WHAT YOU NEED TO DO.
Within the material below, count how many lines contain "suicide". Answer with only that number.

(EXCERPTED DATA begins)

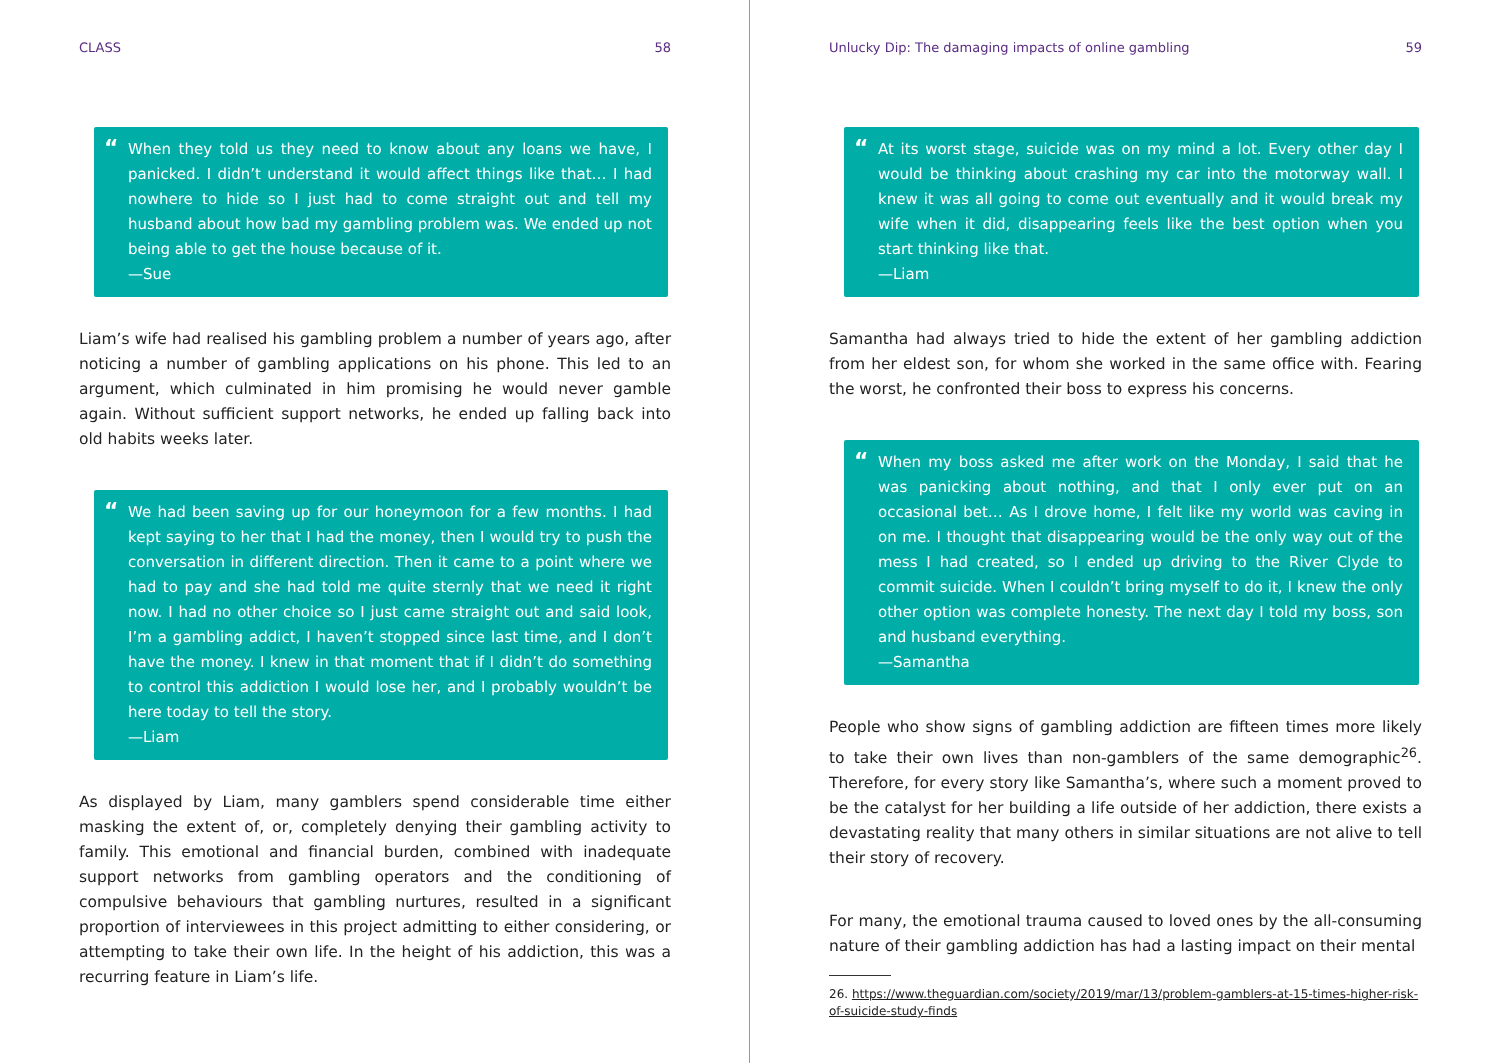CLASS 58
“When they told us they need to know about any loans we have, I panicked. I didn’t understand it would affect things like that… I had nowhere to hide so I just had to come straight out and tell my husband about how bad my gambling problem was. We ended up not being able to get the house because of it.
—Sue
Liam’s wife had realised his gambling problem a number of years ago, after noticing a number of gambling applications on his phone. This led to an argument, which culminated in him promising he would never gamble again. Without sufficient support networks, he ended up falling back into old habits weeks later.
“We had been saving up for our honeymoon for a few months. I had kept saying to her that I had the money, then I would try to push the conversation in different direction. Then it came to a point where we had to pay and she had told me quite sternly that we need it right now. I had no other choice so I just came straight out and said look, I’m a gambling addict, I haven’t stopped since last time, and I don’t have the money. I knew in that moment that if I didn’t do something to control this addiction I would lose her, and I probably wouldn’t be here today to tell the story.
—Liam
As displayed by Liam, many gamblers spend considerable time either masking the extent of, or, completely denying their gambling activity to family. This emotional and financial burden, combined with inadequate support networks from gambling operators and the conditioning of compulsive behaviours that gambling nurtures, resulted in a significant proportion of interviewees in this project admitting to either considering, or attempting to take their own life. In the height of his addiction, this was a recurring feature in Liam’s life.
Unlucky Dip: The damaging impacts of online gambling 59
“At its worst stage, suicide was on my mind a lot. Every other day I would be thinking about crashing my car into the motorway wall. I knew it was all going to come out eventually and it would break my wife when it did, disappearing feels like the best option when you start thinking like that.
—Liam
Samantha had always tried to hide the extent of her gambling addiction from her eldest son, for whom she worked in the same office with. Fearing the worst, he confronted their boss to express his concerns.
“When my boss asked me after work on the Monday, I said that he was panicking about nothing, and that I only ever put on an occasional bet… As I drove home, I felt like my world was caving in on me. I thought that disappearing would be the only way out of the mess I had created, so I ended up driving to the River Clyde to commit suicide. When I couldn’t bring myself to do it, I knew the only other option was complete honesty. The next day I told my boss, son and husband everything.
—Samantha
People who show signs of gambling addiction are fifteen times more likely to take their own lives than non-gamblers of the same demographic<sup>26</sup>. Therefore, for every story like Samantha’s, where such a moment proved to be the catalyst for her building a life outside of her addiction, there exists a devastating reality that many others in similar situations are not alive to tell their story of recovery.
For many, the emotional trauma caused to loved ones by the all-consuming nature of their gambling addiction has had a lasting impact on their mental
26. https://www.theguardian.com/society/2019/mar/13/problem-gamblers-at-15-times-higher-risk-
of-suicide-study-finds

(EXCERPTED DATA ends)

ANSWER TO THIS TASK.
3